Jeff Sykes

Personal information
- Born: 1943 (age 82–83)
- Years active: 1960 - 1978

Sport
- Sport: Rowing
- Club: Corio Bay Rowing Club

Medal record
Men's rowing
Representing Australia
World Rowing Championships
| Bronze medal – third place | 1978 Copenhagen | Lwt men's eight |

= Jeff Sykes =

Australian rower (born 1943)

Jeff Sykes (born 1943 in Victoria, Australian) is an Australian national champion lightweight rower and a builder of world class rowing racing shells.

==Club and state rowing==
Sykes commenced rowing in 1955 aged 12 as a coxswain at the Corio Bay Rowing Club. He's had a lifelong association with the club and has been club captain, committee man and Vice President.

Sykes' elite competitive rowing career spanned the period from 1960 to 1978. At the inaugural 1962 Australian Rowing Championships, Sykes became the national lightweight men's single scull champion wearing Corio Bay colours. He was then national lightweight men's single scull champion in 1964, 1968, and 1974 and placed second in 1975, 1976, and 1978.

Sykes' first state selection came in 1961 as Victoria's representative to contest the President's Cup - the Men's Interstate Sculling Championship - at the annual Interstate Regatta. He raced that event for Victoria in 1961, 1962, 1963, 1966, 1967, 1969, 1973 and 1976 and won that national title in 1966 and 1973. In 1968 and 1972 he was selected in the Victorian men's lightweight four who contested the Penrith Cup at the Interstate Regatta.

==International representative rowing==
Sykes' debut national representative selection came in 1966 when he was selected as a Australia's sculler to race at the 1996 World Championships, however he withdrew due to business commitments. He raced on the world stage at the West German International Championships in 1973 and represented Australia at the 1973 European Rowing Championships in Moscow where he placed tenth in the men's single scull.

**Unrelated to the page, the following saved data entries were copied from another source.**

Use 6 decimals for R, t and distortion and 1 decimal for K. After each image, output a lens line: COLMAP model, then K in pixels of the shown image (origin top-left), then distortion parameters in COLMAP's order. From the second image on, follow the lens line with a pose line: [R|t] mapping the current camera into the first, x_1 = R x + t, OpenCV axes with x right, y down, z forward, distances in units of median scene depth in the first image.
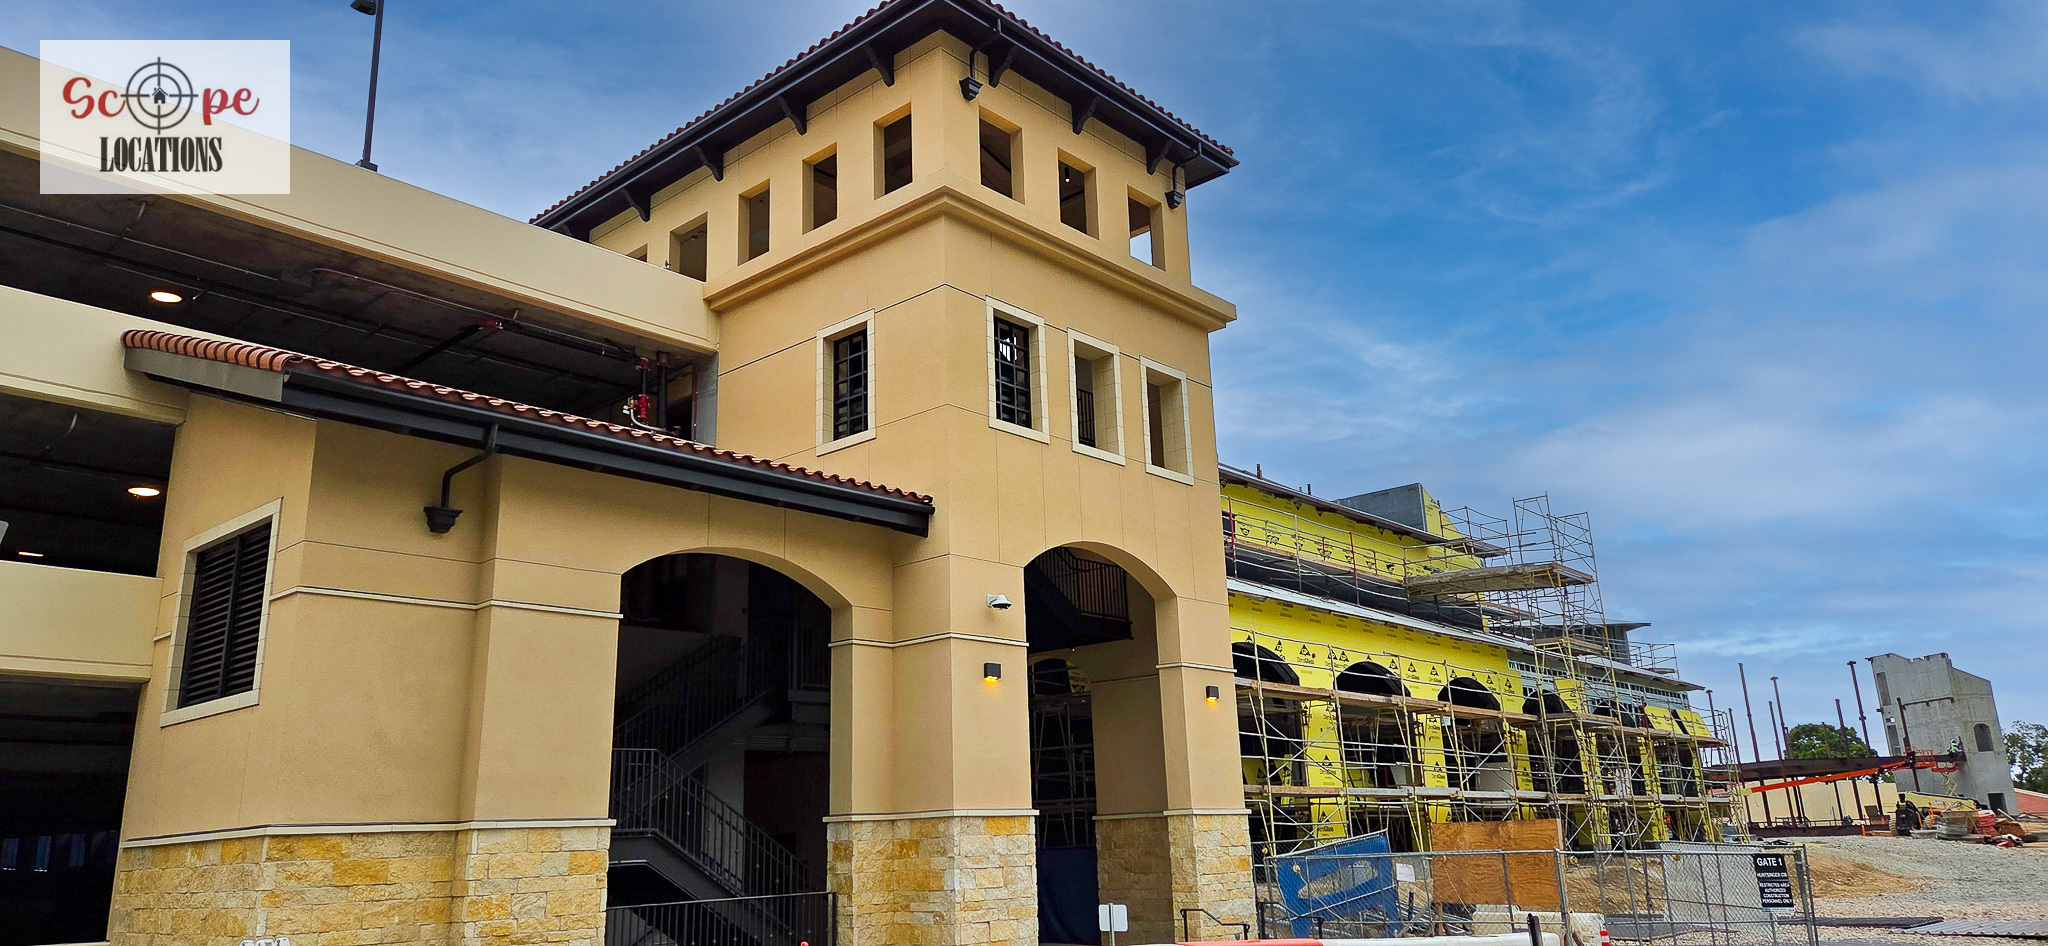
lens RADIAL K [[1357.8, 0, 1022.2], [0, 1357.8, 462.8], [0, 0, 1]] dist [0.084433, -0.073313]
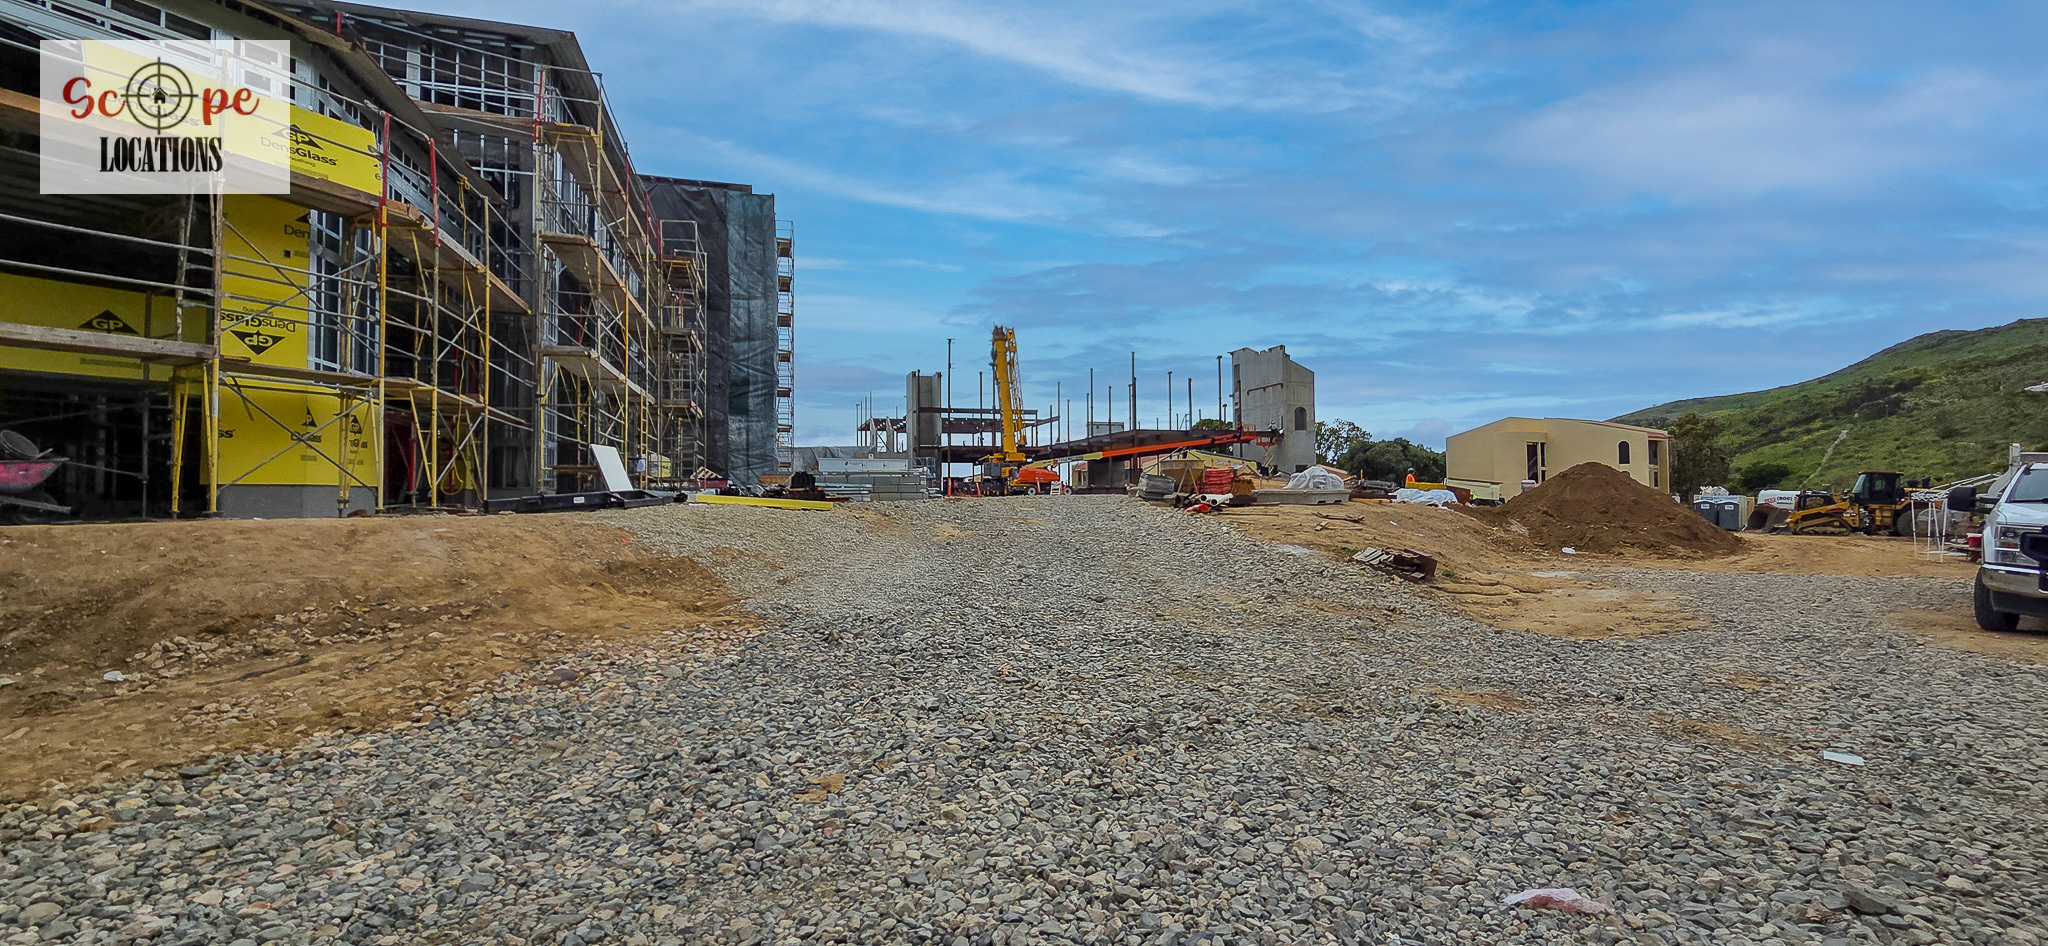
lens RADIAL K [[838.2, 0, 1025.9], [0, 838.2, 474.1], [0, 0, 1]] dist [-0.000275, -0.000369]
pose [[0.970971, 0.033421, 0.236853, 0.526813], [-0.089965, 0.968511, 0.232149, 0.174185], [-0.221636, -0.246718, 0.943402, 0.651777]]
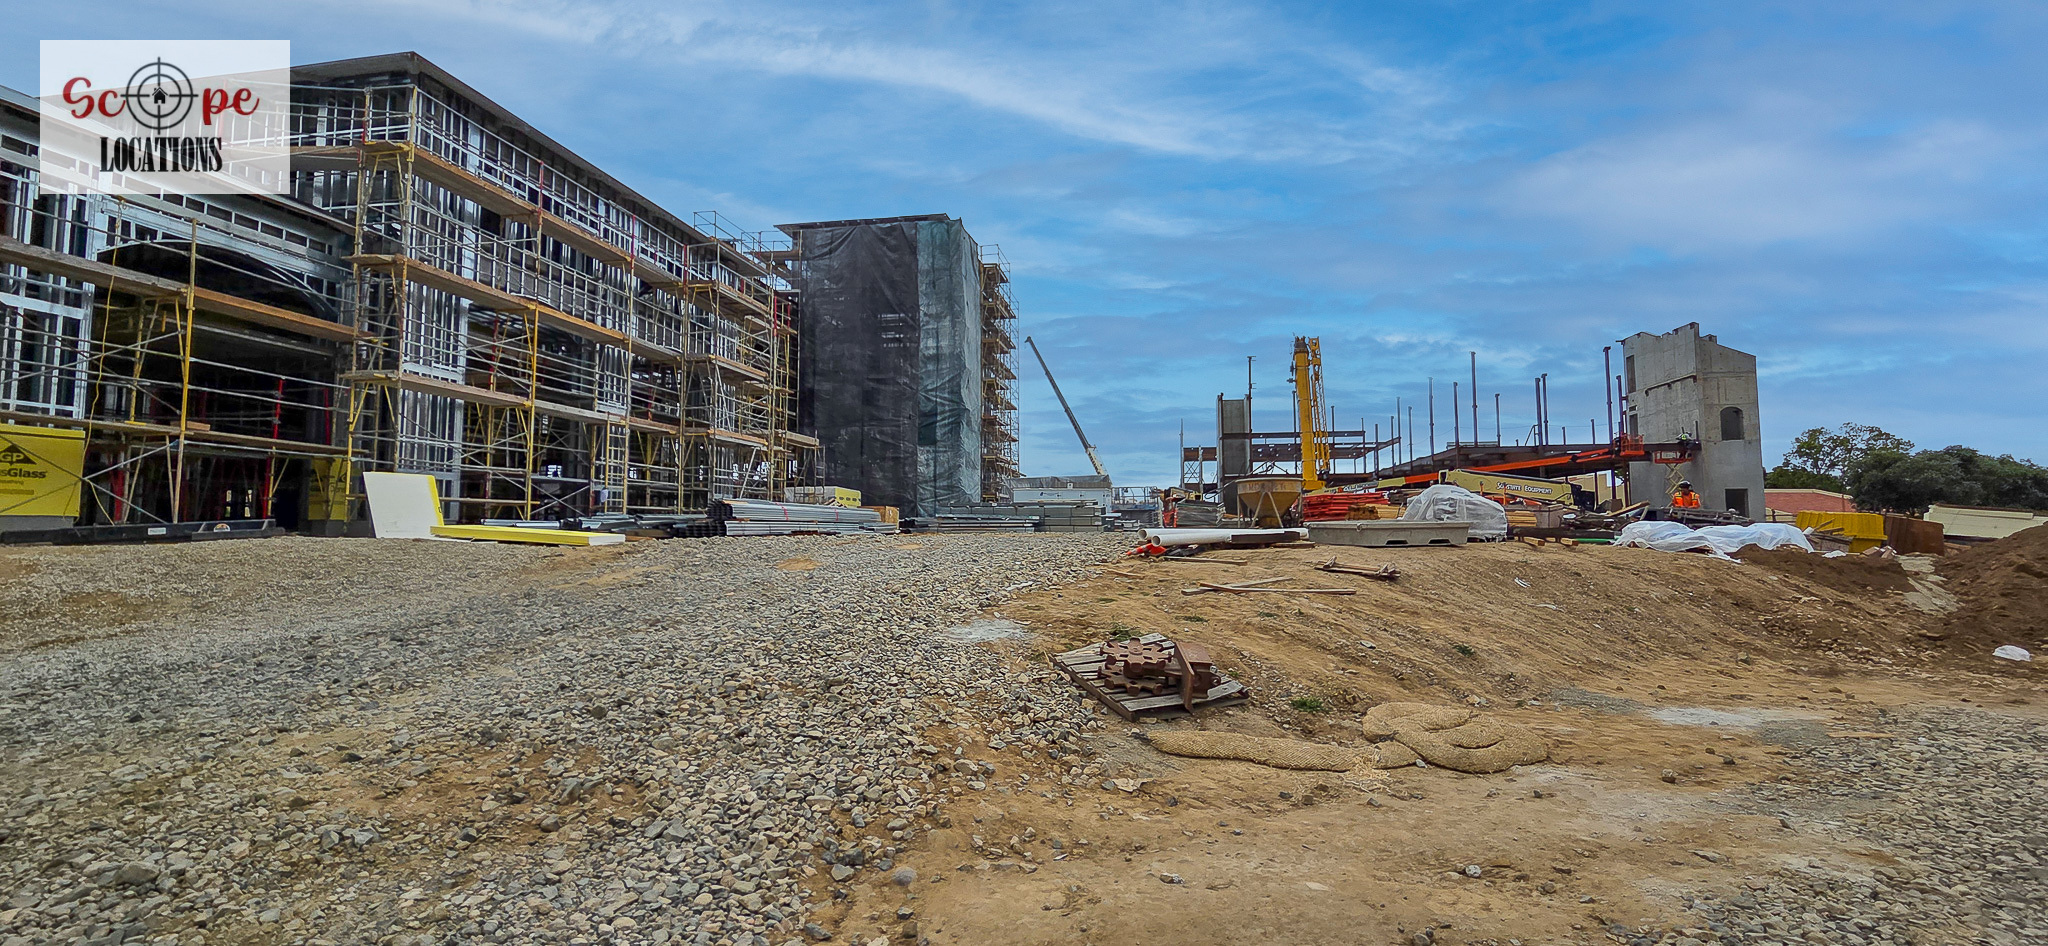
lens RADIAL K [[838.2, 0, 1028.5], [0, 838.2, 471.4], [0, 0, 1]] dist [-0.000275, -0.000369]
pose [[0.973875, 0.017282, -0.226426, 0.690328], [0.030184, 0.978401, 0.204501, 0.192802], [0.225070, -0.205993, 0.952319, 0.736715]]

Sykes was a late addition to the lightweight men's eight at the 1978 FISA Lightweight Championships in Copenhagen, replacing Stuart Wilson who had not been in Australia long enough to be eligible. The Australian eight rowed to a bronze medal.

==Coaching==
Before he had retired from competitive rowing, Sykes was coaching Leisa Patterson a Corio Bay Rowing Club sculler. She competed at the 1976 Australian Rowing Championships and won the Australian junior single sculls title. Then she contested the women's open single sculls title in 1977 (2nd place) and then won the lightweight single sculls title that same year. In 1978 she won both the lightweight and the open championship title. She continued to contest lightweight Australian sculls championships under Sykes' coaching for a number of year winning the lightweight single sculls title in 1979 and the lightweight double sculls title in 1991.

==Sykes racing shells==
Sykes was apprenticed to his father's boat-building business in Geelong. In 1966, Sykes built his own racing shell to compete in the Australian Rowing Championships and this was the genesis of his own business Sykes Racing, a Geelong-based racing shell manufacturer. Sykes Racing initially focussed on smaller boats and had success as rowers of their sculls and pairs won Australian national championships. In 1973 the Western Australian senior men's eight had King's Cup success in a Sykes boat and from 1974 Sykes boats were being used in all boat classes for Australian representative crews.